Another issue concerns the “lettered barriada” itself as material/social space. Rather disconcertingly, the barriada remains a metaphor and the fleeting references to actual worker communities are either blurry (Puerta de Tierra) or unpersuasive (La Perla). Yet, other communities could be instances of the networked worker/intellectual space that Meléndez seeks to evoke: Caguas and then Bayamón in the earlier years, Seboruco/Villa Palmeras and Puerta de Tierra perhaps later.

The “spatial unity” (p. 2) of the lettered barriada remains as elusive as its temporal frame. Meléndez's narrowly ideational barriada falls short of the book's promise and of its overall referent, Angel Rama's La ciudad letrada (Montevideo, 1966). In this classic work of Latin American cultural-historical studies, Rama offers a perspective on the “lettered city” that is both physical and ideational. While Rama overemphasizes old city centers (the casco) vis-à-vis more peripheral worker quarters, his optic correctly highlights the significance of “mutual communication” within a specific urban space.

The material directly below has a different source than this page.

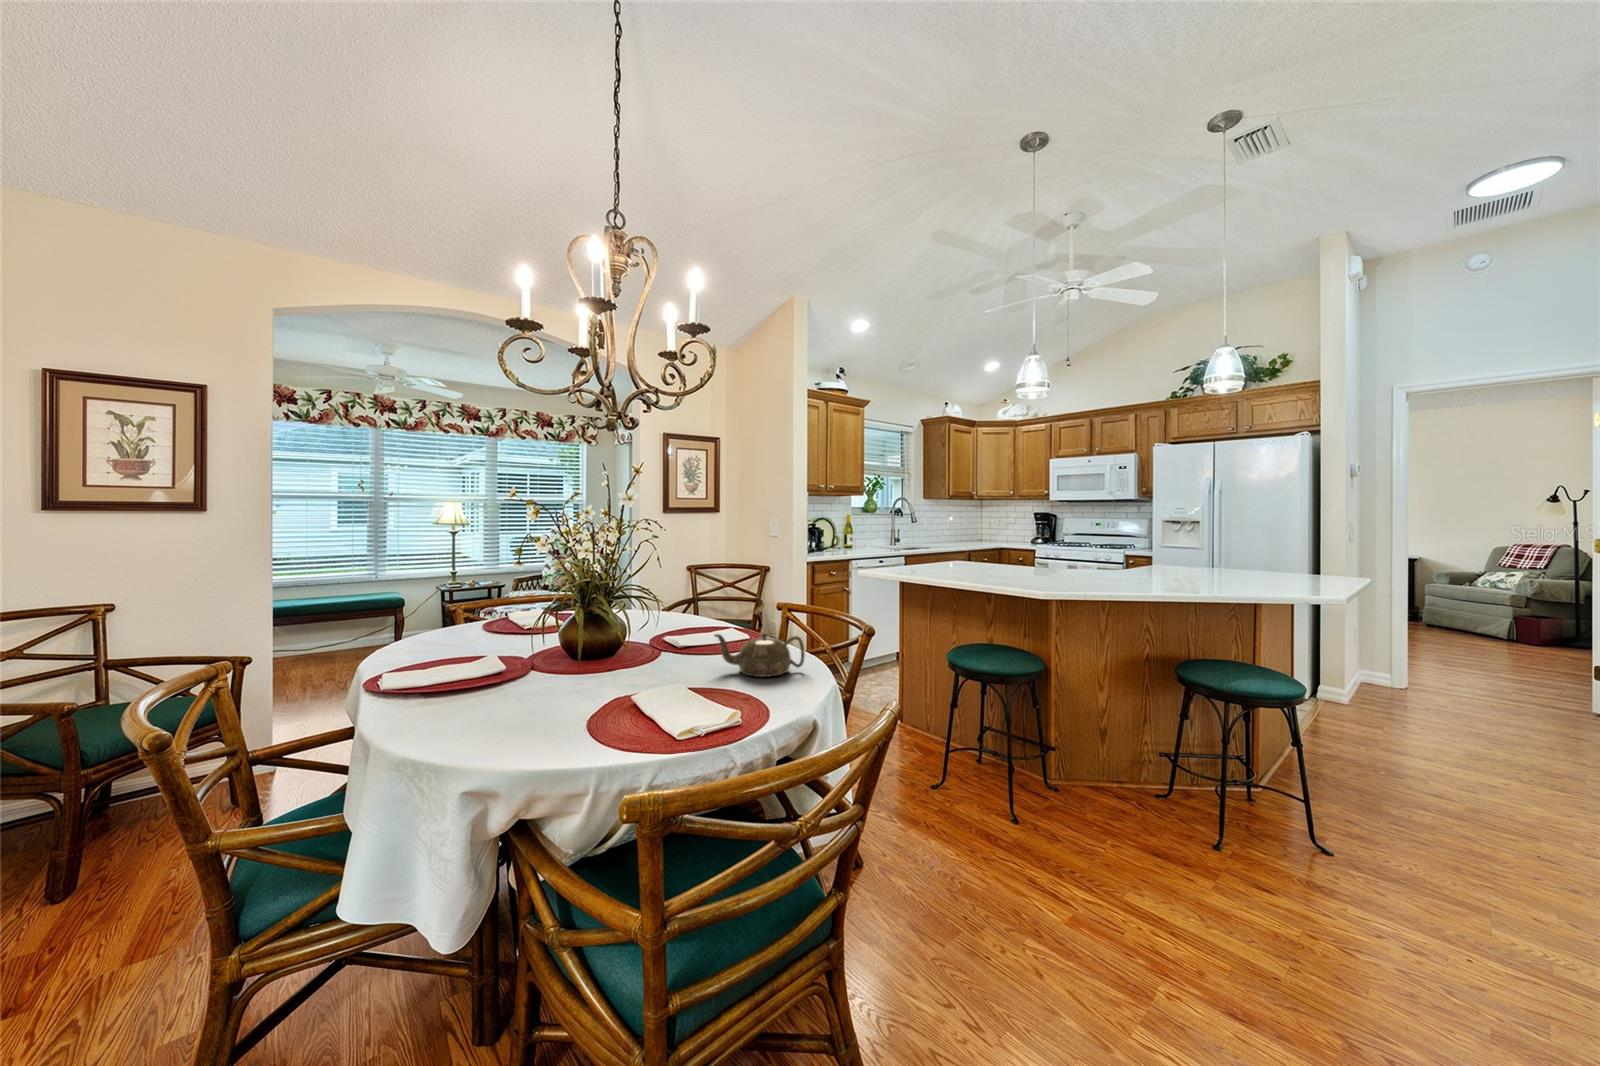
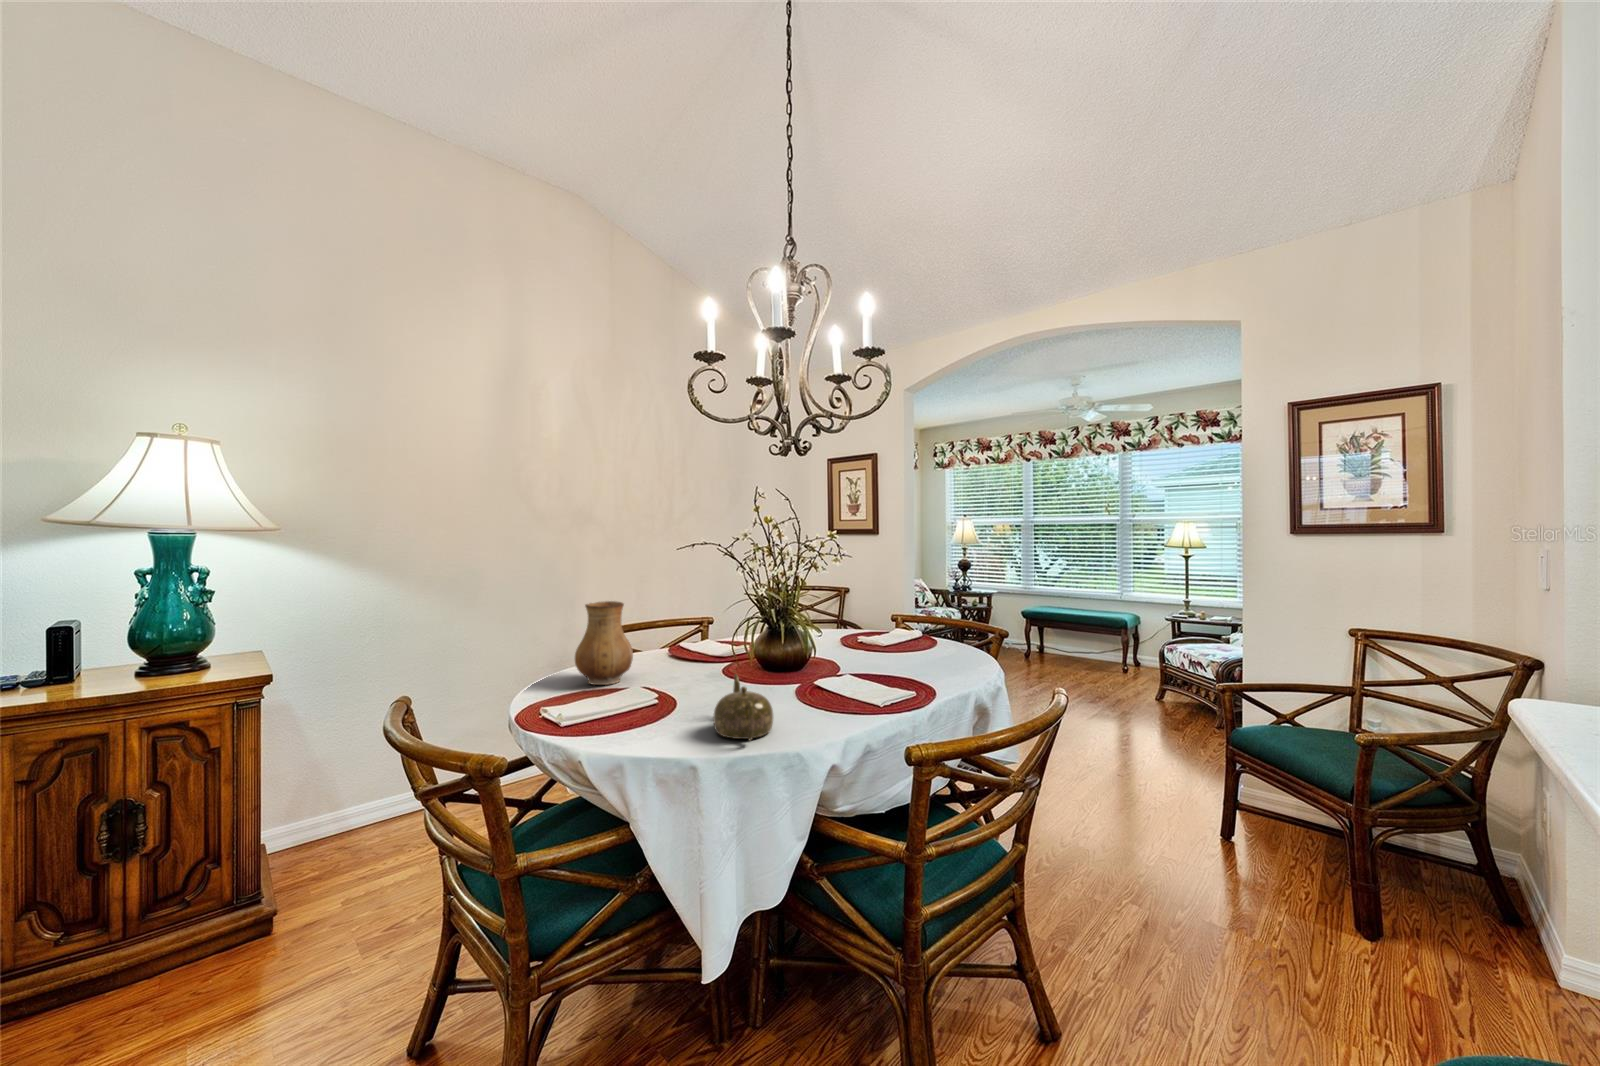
ceramic pitcher: none [439,599,545,729] -> present [575,601,633,685]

Rama considered the intensely urban space of the casco, particularly in the later nineteenth–early twentieth century, “as the “intellectual core [cogollo, kernel] of the lettered city, as the lettered city in itself” (p. 115).

Hence the lettered barriada remains an imaginative construct closer to Italo Calvino than to Angel Rama. The notion of the lettered barriada as an evolving social-cultural or intellectual community is, in any case, somewhat at odds with the notion of an “archive”, which leans toward a later, more formal and more stable development. In the end, Meléndez's broad periodization of the FFW and the Socialist Party does not quite mesh with his account of the genesis of the “lettered barriada” and its archival power.

In the 1920s, the FFW/SP leader Iglesias himself turned against the publications of the workers’ intellectual community and “lashed out against those small and independently run newspapers that circulated throughout Puerto Rico and had given life to the lettered barriada” (p. 118). Iglesias's dictum would appear to embody not the consolidation of lettered barriada but its epitaph.